GOAL
Can you transcribe every line exactly and leave the pictures behind?

----

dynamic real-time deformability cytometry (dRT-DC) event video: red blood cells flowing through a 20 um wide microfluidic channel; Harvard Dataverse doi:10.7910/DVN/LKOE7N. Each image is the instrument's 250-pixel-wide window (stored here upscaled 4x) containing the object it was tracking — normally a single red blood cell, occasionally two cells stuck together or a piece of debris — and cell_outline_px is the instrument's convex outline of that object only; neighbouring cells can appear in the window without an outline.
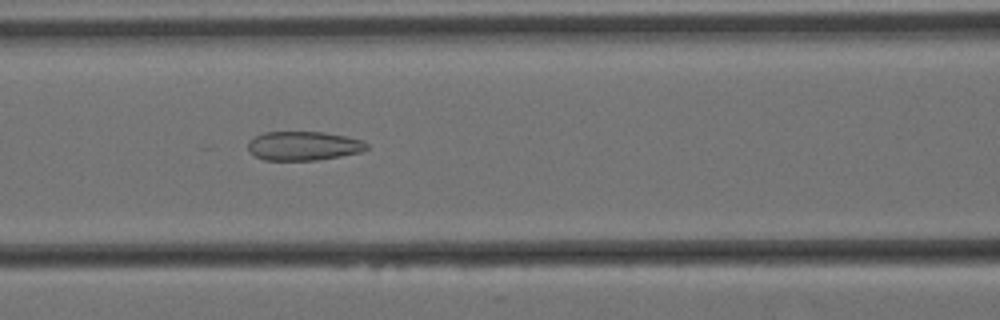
{"species": "Egyptian fruit bat (a non-hibernating species)", "species_latin": "Rousettus aegyptiacus", "temperature_condition": "cold", "stored_images_in_passage": 58, "camera_frame_rate_fps": 3000, "um_per_image_px": 0.085, "animal": {"sex": "female"}, "frame": {"image": 1, "passage_image": 24, "time_ms": 7.667, "image_size_px": [1000, 320], "cell_outline_px": [[368, 148], [360, 152], [340, 156], [316, 160], [264, 160], [248, 152], [248, 140], [264, 132], [324, 132], [344, 136], [360, 140], [368, 144]], "centroid_in_image_um": [25.76, 12.4], "position_along_channel_um": 140.8, "area_um2": 20.0}}
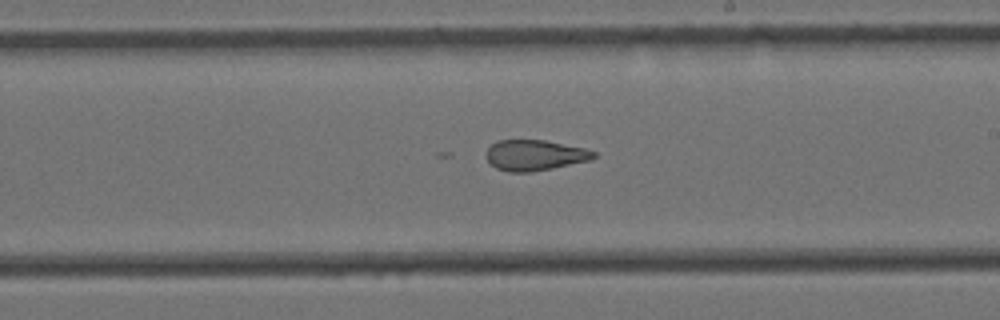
{"frame": {"image": 2, "passage_image": 33, "time_ms": 10.667, "image_size_px": [1000, 320], "cell_outline_px": [[596, 156], [592, 160], [552, 168], [528, 172], [508, 172], [496, 168], [484, 156], [488, 148], [496, 140], [544, 140], [584, 148], [596, 152]], "centroid_in_image_um": [45.45, 13.19], "position_along_channel_um": 243.6, "area_um2": 19.19}}
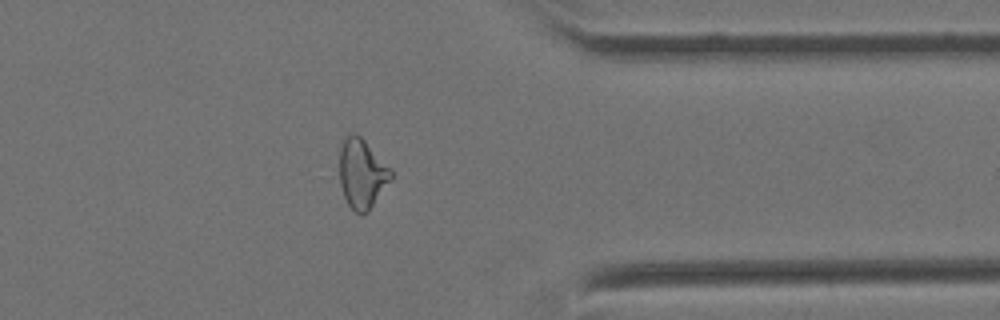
{"frame": {"image": 3, "passage_image": 46, "time_ms": 15.0, "image_size_px": [1000, 320], "cell_outline_px": [[392, 180], [368, 212], [360, 216], [348, 204], [344, 196], [340, 184], [340, 148], [344, 136], [348, 132], [352, 132], [360, 136], [392, 168]], "centroid_in_image_um": [30.78, 14.75], "position_along_channel_um": 380.6, "area_um2": 21.15}, "authors_computed_cell_mechanics": {"area_um2": 22.542, "velocity_mm_per_s": 3.4447, "shape_relaxation_time_tau1_ms": null, "shape_relaxation_time_tau2_ms": 2.5194, "deformation_change_tau1": null, "deformation_change_tau2": 0.1081}}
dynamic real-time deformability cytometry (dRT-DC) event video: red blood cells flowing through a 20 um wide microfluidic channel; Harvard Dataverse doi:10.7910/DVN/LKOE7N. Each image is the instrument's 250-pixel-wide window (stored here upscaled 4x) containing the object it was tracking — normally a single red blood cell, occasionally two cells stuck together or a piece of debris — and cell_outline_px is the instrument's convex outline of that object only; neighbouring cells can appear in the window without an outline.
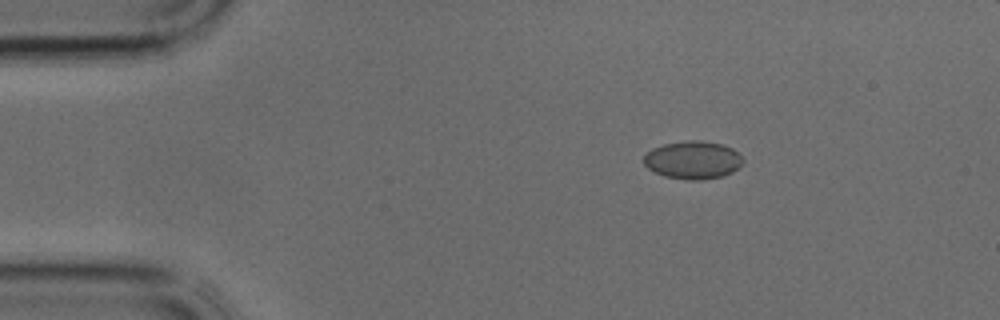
{"species": "common noctule bat (a hibernating species)", "species_latin": "Nyctalus noctula", "temperature_condition": "cold", "stored_images_in_passage": 34, "camera_frame_rate_fps": 3000, "um_per_image_px": 0.085, "animal": {"sex": "male", "body_mass_g": 17.9, "forearm_length_mm": 54.2}, "frame": {"image": 1, "passage_image": 2, "time_ms": 0.333, "image_size_px": [1000, 320], "cell_outline_px": [[744, 160], [732, 172], [724, 176], [696, 180], [688, 180], [664, 176], [648, 168], [644, 164], [644, 156], [652, 148], [664, 144], [688, 140], [700, 140], [720, 144], [732, 148]], "centroid_in_image_um": [58.87, 13.6], "position_along_channel_um": 26.1, "area_um2": 21.68}}
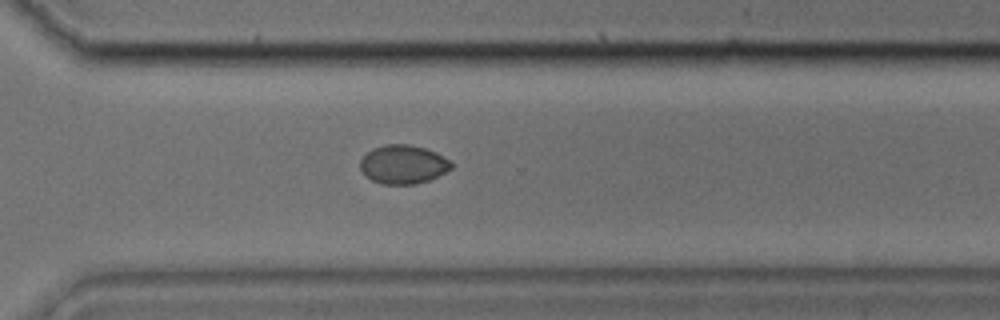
{"frame": {"image": 2, "passage_image": 23, "time_ms": 7.333, "image_size_px": [1000, 320], "cell_outline_px": [[452, 168], [428, 180], [416, 184], [384, 184], [372, 180], [364, 176], [360, 168], [360, 160], [372, 148], [384, 144], [408, 144], [424, 148], [436, 152], [448, 160], [452, 164]], "centroid_in_image_um": [34.23, 13.97], "position_along_channel_um": 336.4, "area_um2": 20.46}}
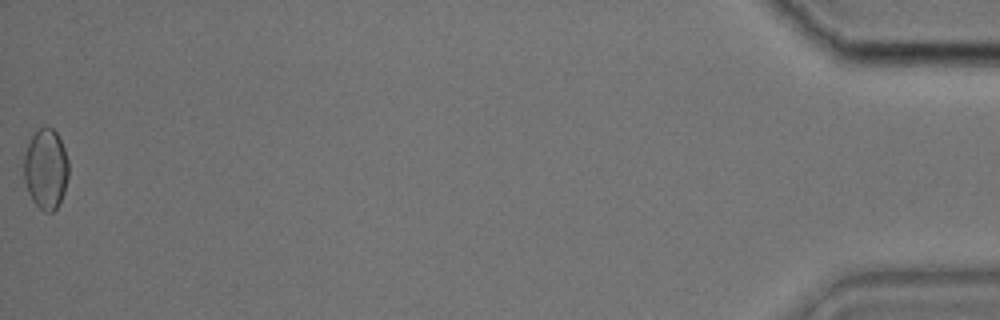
{"frame": {"image": 3, "passage_image": 34, "time_ms": 11.0, "image_size_px": [1000, 320], "cell_outline_px": [[68, 176], [64, 192], [56, 208], [52, 212], [44, 212], [32, 200], [28, 192], [24, 180], [24, 152], [28, 140], [44, 124], [52, 128], [56, 132], [64, 148], [68, 160]], "centroid_in_image_um": [3.88, 14.33], "position_along_channel_um": 431.3, "area_um2": 21.04}}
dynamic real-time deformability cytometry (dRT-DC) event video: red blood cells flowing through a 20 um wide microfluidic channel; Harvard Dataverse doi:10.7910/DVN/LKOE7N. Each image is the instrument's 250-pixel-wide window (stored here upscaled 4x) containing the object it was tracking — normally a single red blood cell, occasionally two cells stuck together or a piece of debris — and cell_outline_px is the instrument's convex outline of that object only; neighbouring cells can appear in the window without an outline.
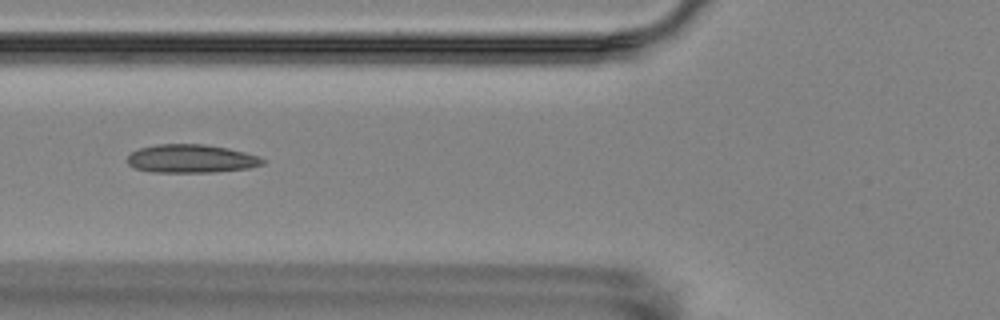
{"species": "Egyptian fruit bat (a non-hibernating species)", "species_latin": "Rousettus aegyptiacus", "temperature_condition": "room temperature", "stored_images_in_passage": 15, "camera_frame_rate_fps": 3000, "um_per_image_px": 0.085, "animal": {"sex": "female"}, "frame": {"image": 1, "passage_image": 6, "time_ms": 6.0, "image_size_px": [1000, 320], "cell_outline_px": [[264, 164], [248, 168], [216, 172], [152, 172], [136, 168], [128, 164], [128, 156], [132, 152], [140, 148], [156, 144], [204, 144], [228, 148], [260, 156], [264, 160]], "centroid_in_image_um": [16.27, 13.48], "position_along_channel_um": 109.5, "area_um2": 22.31}}
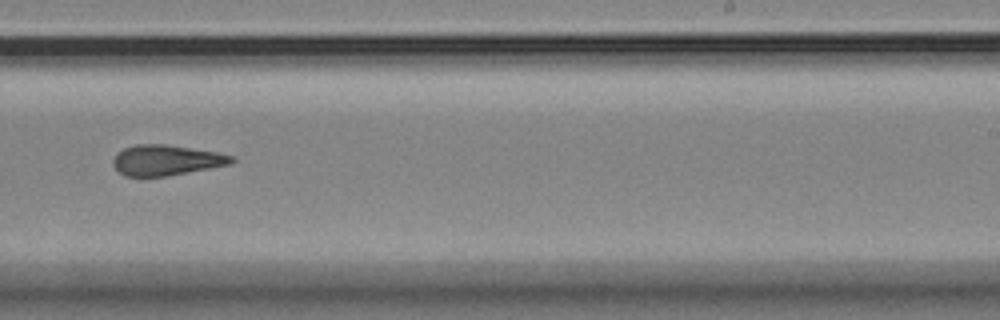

----

CORRECT ANSWER
dynamic real-time deformability cytometry (dRT-DC) event video: red blood cells flowing through a 20 um wide microfluidic channel; Harvard Dataverse doi:10.7910/DVN/LKOE7N. Each image is the instrument's 250-pixel-wide window (stored here upscaled 4x) containing the object it was tracking — normally a single red blood cell, occasionally two cells stuck together or a piece of debris — and cell_outline_px is the instrument's convex outline of that object only; neighbouring cells can appear in the window without an outline.
{"species": "Egyptian fruit bat (a non-hibernating species)", "species_latin": "Rousettus aegyptiacus", "temperature_condition": "cold", "stored_images_in_passage": 58, "camera_frame_rate_fps": 3000, "um_per_image_px": 0.085, "animal": {"sex": "female"}, "frame": {"image": 1, "passage_image": 24, "time_ms": 7.667, "image_size_px": [1000, 320], "cell_outline_px": [[368, 148], [360, 152], [340, 156], [316, 160], [264, 160], [248, 152], [248, 140], [264, 132], [324, 132], [344, 136], [360, 140], [368, 144]], "centroid_in_image_um": [25.76, 12.4], "position_along_channel_um": 140.8, "area_um2": 20.0}}
{"frame": {"image": 2, "passage_image": 33, "time_ms": 10.667, "image_size_px": [1000, 320], "cell_outline_px": [[596, 156], [592, 160], [552, 168], [528, 172], [508, 172], [496, 168], [484, 156], [488, 148], [496, 140], [544, 140], [584, 148], [596, 152]], "centroid_in_image_um": [45.45, 13.19], "position_along_channel_um": 243.6, "area_um2": 19.19}}
{"frame": {"image": 3, "passage_image": 46, "time_ms": 15.0, "image_size_px": [1000, 320], "cell_outline_px": [[392, 180], [368, 212], [360, 216], [348, 204], [344, 196], [340, 184], [340, 148], [344, 136], [348, 132], [352, 132], [360, 136], [392, 168]], "centroid_in_image_um": [30.78, 14.75], "position_along_channel_um": 380.6, "area_um2": 21.15}, "authors_computed_cell_mechanics": {"area_um2": 22.542, "velocity_mm_per_s": 3.4447, "shape_relaxation_time_tau1_ms": null, "shape_relaxation_time_tau2_ms": 2.5194, "deformation_change_tau1": null, "deformation_change_tau2": 0.1081}}
dynamic real-time deformability cytometry (dRT-DC) event video: red blood cells flowing through a 20 um wide microfluidic channel; Harvard Dataverse doi:10.7910/DVN/LKOE7N. Each image is the instrument's 250-pixel-wide window (stored here upscaled 4x) containing the object it was tracking — normally a single red blood cell, occasionally two cells stuck together or a piece of debris — and cell_outline_px is the instrument's convex outline of that object only; neighbouring cells can appear in the window without an outline.
{"species": "common noctule bat (a hibernating species)", "species_latin": "Nyctalus noctula", "temperature_condition": "cold", "stored_images_in_passage": 34, "camera_frame_rate_fps": 3000, "um_per_image_px": 0.085, "animal": {"sex": "male", "body_mass_g": 17.9, "forearm_length_mm": 54.2}, "frame": {"image": 1, "passage_image": 2, "time_ms": 0.333, "image_size_px": [1000, 320], "cell_outline_px": [[744, 160], [732, 172], [724, 176], [696, 180], [688, 180], [664, 176], [648, 168], [644, 164], [644, 156], [652, 148], [664, 144], [688, 140], [700, 140], [720, 144], [732, 148]], "centroid_in_image_um": [58.87, 13.6], "position_along_channel_um": 26.1, "area_um2": 21.68}}
{"frame": {"image": 2, "passage_image": 23, "time_ms": 7.333, "image_size_px": [1000, 320], "cell_outline_px": [[452, 168], [428, 180], [416, 184], [384, 184], [372, 180], [364, 176], [360, 168], [360, 160], [372, 148], [384, 144], [408, 144], [424, 148], [436, 152], [448, 160], [452, 164]], "centroid_in_image_um": [34.23, 13.97], "position_along_channel_um": 336.4, "area_um2": 20.46}}
{"frame": {"image": 3, "passage_image": 34, "time_ms": 11.0, "image_size_px": [1000, 320], "cell_outline_px": [[68, 176], [64, 192], [56, 208], [52, 212], [44, 212], [32, 200], [28, 192], [24, 180], [24, 152], [28, 140], [44, 124], [52, 128], [56, 132], [64, 148], [68, 160]], "centroid_in_image_um": [3.88, 14.33], "position_along_channel_um": 431.3, "area_um2": 21.04}}
dynamic real-time deformability cytometry (dRT-DC) event video: red blood cells flowing through a 20 um wide microfluidic channel; Harvard Dataverse doi:10.7910/DVN/LKOE7N. Each image is the instrument's 250-pixel-wide window (stored here upscaled 4x) containing the object it was tracking — normally a single red blood cell, occasionally two cells stuck together or a piece of debris — and cell_outline_px is the instrument's convex outline of that object only; neighbouring cells can appear in the window without an outline.
{"species": "Egyptian fruit bat (a non-hibernating species)", "species_latin": "Rousettus aegyptiacus", "temperature_condition": "room temperature", "stored_images_in_passage": 15, "camera_frame_rate_fps": 3000, "um_per_image_px": 0.085, "animal": {"sex": "female"}, "frame": {"image": 1, "passage_image": 6, "time_ms": 6.0, "image_size_px": [1000, 320], "cell_outline_px": [[264, 164], [248, 168], [216, 172], [152, 172], [136, 168], [128, 164], [128, 156], [132, 152], [140, 148], [156, 144], [204, 144], [228, 148], [260, 156], [264, 160]], "centroid_in_image_um": [16.27, 13.48], "position_along_channel_um": 109.5, "area_um2": 22.31}}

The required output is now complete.